Deux coureurs de l'équipe Jumbo-Visma ont fait sensation, mercredi lors de la course «A travers la Flandre». Le premier, c'est bien sûr Christophe Laporte, vainqueur (en solo cette fois) de la classique dans les rues de Waregem; le second, c'est Edoardo Affini. Le coureur italien ne s'est pas illustré pour ses qualités sur la route, mais pour un petit appareil que les mécaniciens de son équipe avaient installé sur son vélo.
Le Cervelo S5 du Lombard était en effet équipé de jantes en carbone montées sur des moyeux (la partie centrale de la roue) avant et arrière Gravaa KAPS. Ces moyeux disposent d’un système de pression réglable utilisant les commandes sans fil (Bluetooth et Ant+). Elles permettent ainsi au pilote d’ajuster et de contrôler la pression des pneus via une unité de commande montée sur le guidon. La pompe, elle, est alimentée par le mouvement de la roue.
Concrètement, le coureur qui dispose d'une telle technologie peut réduire la pression lorsqu'il s'engage sur un secteur pavé ou un terrain plus accidenté, et au contraire l'augmenter lorsqu'il se retrouve à nouveau sur une surface plus lisse.
Actuellement, les cyclistes doivent opter pour une pression au début de la course et s'y tenir sur la totalité du tracé. Les participants à une épreuve comme Paris-Roubaix choisissent d'ordinaire une pression basse (4 bars ou moins), idéale pour les secteurs pavés, mais beaucoup moins pour les parties asphaltées, sur lesquelles ils perdent donc de l'énergie. Une «perte» assumée puisqu'ils savent très bien qu'ils ne pourraient pas survivre aux pavés avec des pneus gonflés pour une surface lisse (6,5 bars ou plus).
Ajuster la pression en direct pourrait tout changer. Les coureurs débuteraient l'Enfer du Nord (9 avril 2023) comme une épreuve normale avant de dégonfler légèrement leurs pneus sur les pierres (29 secteurs pour un total de 54,5 km), de sorte à franchir les obstacles avec plus de facilités et de gagner en adhérence. En 2021, Gianni Moscon menait la course avant de chuter à la suite d'un changement de vélo. Les commentateurs d'Eurosport avaient alors émis l'hypothèse que la pression excessive des pneus de son vélo de rechange avait réduit son adhérence sur le pavé mouillé.

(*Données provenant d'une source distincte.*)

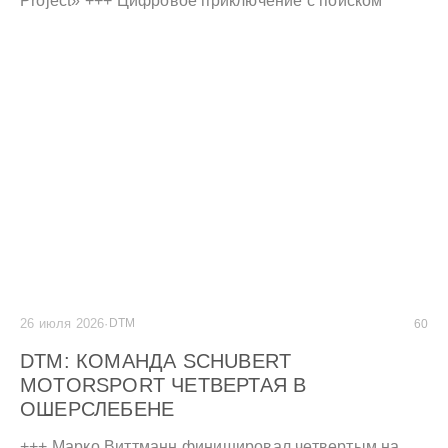
Project» +++ Цифровое приключение с поиском
сокровищ и приложением Artlas +++
26 июля 2026
·
DTM
60
DTM: КОМАНДА SCHUBERT
MOTORSPORT ЧЕТВЕРТАЯ В
ОШЕРСЛЕБЕНЕ
+++ Марко Виттманн финишировал четвертым на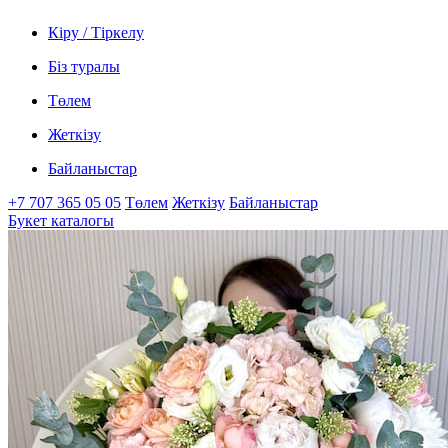
Кіру / Тіркелу
Біз туралы
Төлем
Жеткізу
Байланыстар
+7 707 365 05 05
Төлем
Жеткізу
Байланыстар
Букет каталогы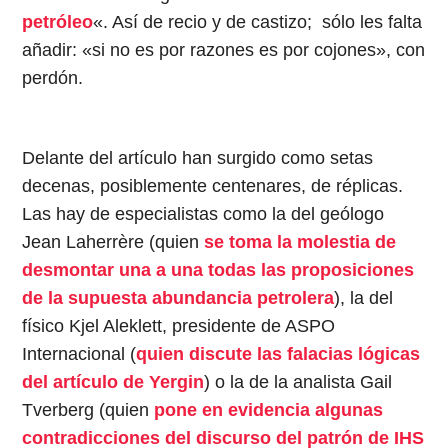
petróleo
«. Así de recio y de castizo; sólo les falta
añadir: «si no es por razones es por cojones», con
perdón.
Delante del artículo han surgido como setas
decenas, posiblemente centenares, de réplicas.
Las hay de especialistas como la del geólogo
Jean Laherrère (quien
se toma la molestia de
desmontar una a una todas las proposiciones
de la supuesta abundancia petrolera
), la del
físico Kjel Aleklett, presidente de ASPO
Internacional (
quien discute las falacias lógicas
del artículo de Yergin
) o la de la analista Gail
Tverberg (quien
pone en evidencia algunas
contradicciones del discurso del patrón de IHS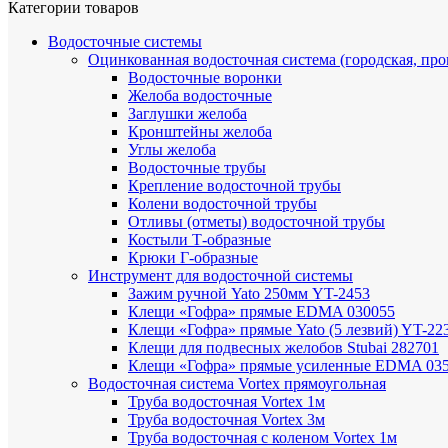
Категории товаров
Водосточные системы
Оцинкованная водосточная система (городская, пр
Водосточные воронки
Желоба водосточные
Заглушки желоба
Кронштейны желоба
Углы желоба
Водосточные трубы
Крепление водосточной трубы
Колени водосточной трубы
Отливы (отметы) водосточной трубы
Костыли Т-образные
Крюки Г-образные
Инструмент для водосточной системы
Зажим ручной Yato 250мм YT-2453
Клещи «Гофра» прямые EDMA 030055
Клещи «Гофра» прямые Yato (5 лезвий) YT-22
Клещи для подвесных желобов Stubai 282701
Клещи «Гофра» прямые усиленные EDMA 03
Водосточная система Vortex прямоугольная
Труба водосточная Vortex 1м
Труба водосточная Vortex 3м
Труба водосточная с коленом Vortex 1м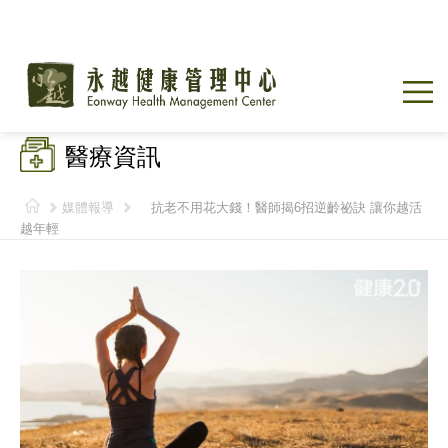
醫療資訊
媒體報導
抗老不用花大錢！醫師揭6招逆齡祕訣 讓你越活
越年輕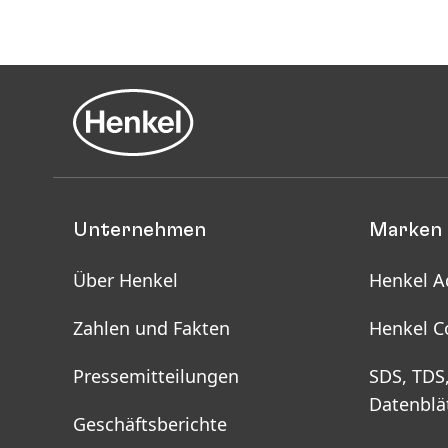
Unternehmen
Marken 
Über Henkel
Henkel A
Zahlen und Fakten
Henkel C
Pressemitteilungen
SDS, TDS
Datenblä
Geschäftsberichte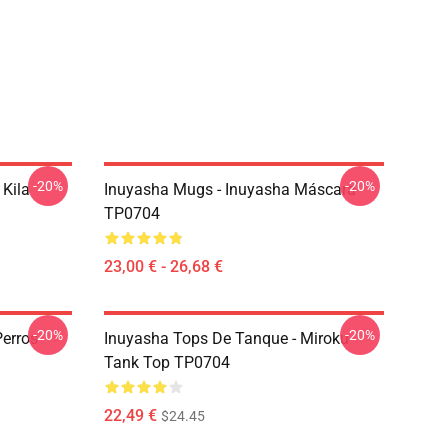
-20%
-20%
 Kila
Inuyasha Mugs - Inuyasha Máscara
TP0704
23,00 € - 26,68 €
-20%
-20%
Perros
Inuyasha Tops De Tanque - Miroku
Tank Top TP0704
22,49 €
$24.45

Gravaa, le fabricant choisi par Jumbo-Visma, a mené des études sur Paris-Roubaix afin de montrer les avantages qu'offrirait sa technologie:
Cette différence, dans un univers où chaque gain de watt est le fruit d'années de recherches, est énorme. Elle pourrait séparer le gagnant des perdants à l'avenir. Plusieurs formations se sont d'ailleurs déjà renseignées sur le système de gonflage/dégonflage en direct, mais seul Jumbo-Visma l'a utilisé en compétition.
L'équipe néerlandaise a bénéficié de l'autorisation de l'Union cycliste internationale. Conformément à la règle 1.3.006 de l'instance, pour pouvoir être utilisé dans les courses professionnelles, le système doit être disponible dans le commerce pour les coureurs amateurs. Or c'est le cas de la technologie Gravaa. Comptez 4299 euros pour la paire de roues. Le prix de l'innovation, et peut-être de la victoire.